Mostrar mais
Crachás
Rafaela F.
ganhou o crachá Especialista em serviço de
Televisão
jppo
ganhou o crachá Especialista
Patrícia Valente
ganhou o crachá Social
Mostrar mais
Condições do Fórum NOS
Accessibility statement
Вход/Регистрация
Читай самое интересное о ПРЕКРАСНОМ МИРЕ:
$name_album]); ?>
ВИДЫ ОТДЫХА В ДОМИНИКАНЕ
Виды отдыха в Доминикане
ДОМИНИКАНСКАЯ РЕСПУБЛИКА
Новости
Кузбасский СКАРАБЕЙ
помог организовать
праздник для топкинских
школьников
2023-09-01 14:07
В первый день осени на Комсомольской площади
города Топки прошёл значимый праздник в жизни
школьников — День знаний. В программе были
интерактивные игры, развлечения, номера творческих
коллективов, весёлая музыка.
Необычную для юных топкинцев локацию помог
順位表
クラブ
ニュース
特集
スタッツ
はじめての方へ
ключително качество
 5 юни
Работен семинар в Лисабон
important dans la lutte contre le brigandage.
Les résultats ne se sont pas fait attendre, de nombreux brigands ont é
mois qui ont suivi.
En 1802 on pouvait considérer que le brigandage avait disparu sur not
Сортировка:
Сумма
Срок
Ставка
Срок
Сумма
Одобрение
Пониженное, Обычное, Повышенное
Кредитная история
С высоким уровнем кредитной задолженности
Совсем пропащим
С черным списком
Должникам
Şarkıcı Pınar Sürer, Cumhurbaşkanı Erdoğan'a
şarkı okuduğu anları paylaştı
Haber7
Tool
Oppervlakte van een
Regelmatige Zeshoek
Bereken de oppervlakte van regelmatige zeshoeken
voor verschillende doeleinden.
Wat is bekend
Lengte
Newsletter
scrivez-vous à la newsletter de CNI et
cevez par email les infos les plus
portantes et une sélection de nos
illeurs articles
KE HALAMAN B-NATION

- **What the task requires**
Copy out the entire listing above line by line, changing no character.

- **Completed exercise**
Mostrar mais
Crachás
Rafaela F.
ganhou o crachá Especialista em serviço de
Televisão
jppo
ganhou o crachá Especialista
Patrícia Valente
ganhou o crachá Social
Mostrar mais
Condições do Fórum NOS
Accessibility statement
Вход/Регистрация
Читай самое интересное о ПРЕКРАСНОМ МИРЕ:
$name_album]); ?>
ВИДЫ ОТДЫХА В ДОМИНИКАНЕ
Виды отдыха в Доминикане
ДОМИНИКАНСКАЯ РЕСПУБЛИКА
Новости
Кузбасский СКАРАБЕЙ
помог организовать
праздник для топкинских
школьников
2023-09-01 14:07
В первый день осени на Комсомольской площади
города Топки прошёл значимый праздник в жизни
школьников — День знаний. В программе были
интерактивные игры, развлечения, номера творческих
коллективов, весёлая музыка.
Необычную для юных топкинцев локацию помог
順位表
クラブ
ニュース
特集
スタッツ
はじめての方へ
ключително качество
 5 юни
Работен семинар в Лисабон
important dans la lutte contre le brigandage.
Les résultats ne se sont pas fait attendre, de nombreux brigands ont é
mois qui ont suivi.
En 1802 on pouvait considérer que le brigandage avait disparu sur not
Сортировка:
Сумма
Срок
Ставка
Срок
Сумма
Одобрение
Пониженное, Обычное, Повышенное
Кредитная история
С высоким уровнем кредитной задолженности
Совсем пропащим
С черным списком
Должникам
Şarkıcı Pınar Sürer, Cumhurbaşkanı Erdoğan'a
şarkı okuduğu anları paylaştı
Haber7
Tool
Oppervlakte van een
Regelmatige Zeshoek
Bereken de oppervlakte van regelmatige zeshoeken
voor verschillende doeleinden.
Wat is bekend
Lengte
Newsletter
scrivez-vous à la newsletter de CNI et
cevez par email les infos les plus
portantes et une sélection de nos
illeurs articles
KE HALAMAN B-NATION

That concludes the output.